As I mentioned in a few recent posts, I’ve been working on some significant work in coverage.py to take advantage of new capabilities in Python.
Mark Shannon has been improving the sys.monitoring API so that branch coverage can be done with low overhead. I want to take advantage of that in coverage.py, but I needed to do some refactoring work first. The tests were focused on mapping the complete set of code pathways (which I called arcs), but using low-overhead branch monitoring won’t provide those complete pathways. If the tests continued to focus on them, they would fail with sys.monitoring.
But the complete pathways aren’t actually needed.
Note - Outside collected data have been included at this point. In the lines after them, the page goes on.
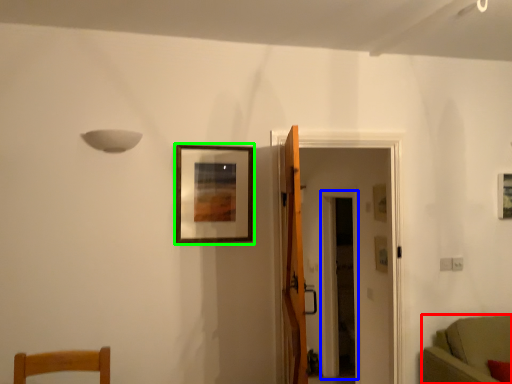
Question: Which object is the farthest from furniture (highlighted by a red box)? Choose among these: glass door (highlighted by a blue box) or picture frame (highlighted by a green box).

Choices:
 (A) glass door
 (B) picture frame

Answer: (A)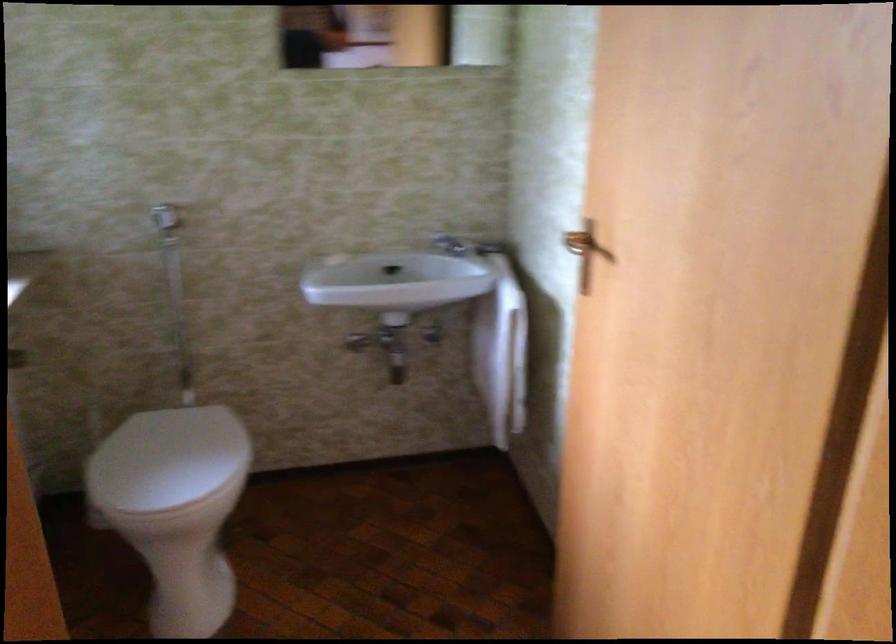
You are a GUI agent. You are given a task and a screenshot of the screen. Output one action in this format:
    pyautogui.click(x=<x>, y=<y>)
    Task: Click on the metal door handle
    
    Given the screenshot: What is the action you would take?
    pyautogui.click(x=578, y=242)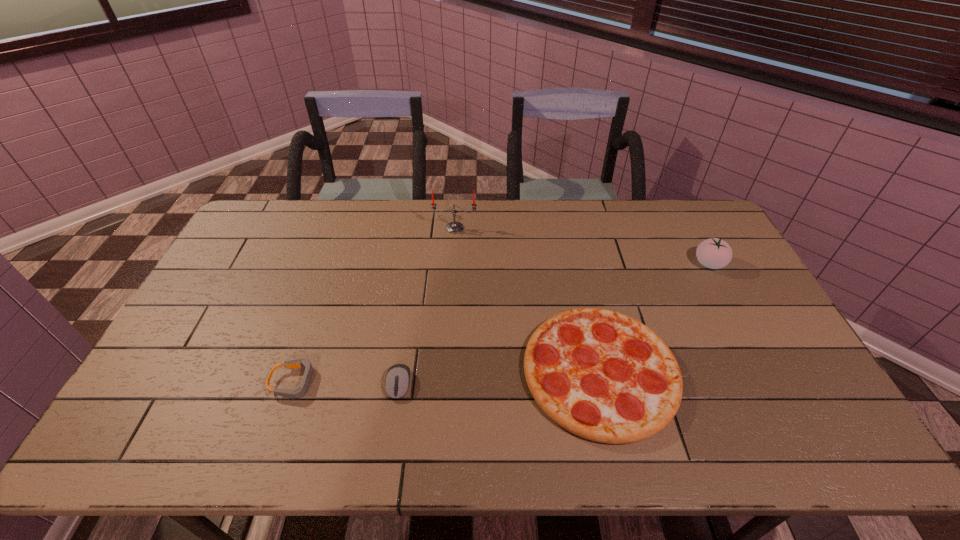
I want to click on vacant space situated on the front and back of the goggles, so click(448, 382).

The width and height of the screenshot is (960, 540). Find the location of `vacant space located on the back of the second object from right to left`. vacant space located on the back of the second object from right to left is located at coordinates (572, 249).

Where is `object at the far edge`? The width and height of the screenshot is (960, 540). object at the far edge is located at coordinates (454, 227).

The width and height of the screenshot is (960, 540). Identify the location of object at the near edge. (604, 376).

This screenshot has height=540, width=960. Find the location of `object positioned at the right edge`. object positioned at the right edge is located at coordinates (714, 253).

Find the location of a particular element. This screenshot has height=540, width=960. vacant space at the far edge of the desktop is located at coordinates (344, 208).

Identify the location of vacant area at the near edge of the desktop. The image size is (960, 540). (493, 454).

Identify the location of free space at the left edge of the desktop. (253, 249).

Identify the location of vacant area at the far left corner. (273, 222).

Locate an element on the screen. The height and width of the screenshot is (540, 960). vacant space at the near right corner of the desktop is located at coordinates (814, 426).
The useful information is where the branches are, and which branches were taken. That can be measured with sys.monitoring. So a first step was to refactor the tests to focus on branches instead of arcs. That took a while, but is now done.
Not needing all those arcs also meant I could simplify the AST-based parser that found the arcs, removing about 150 lines. I suspect there’s more that could be removed. Maybe it will happen over time. Also, the new code.co_branches() method might make it all obsolete over time.
If you read Coverage at a crossroads on this blog, I talked about using ideas from SlipCover like inserting fake lines with an import hook. Those exotic ideas were appealing in their way, but are no longer needed, and they would have brought a bunch of complexity. With the two new sys.monitoring events, we can get the branch information directly without advanced shenanigans.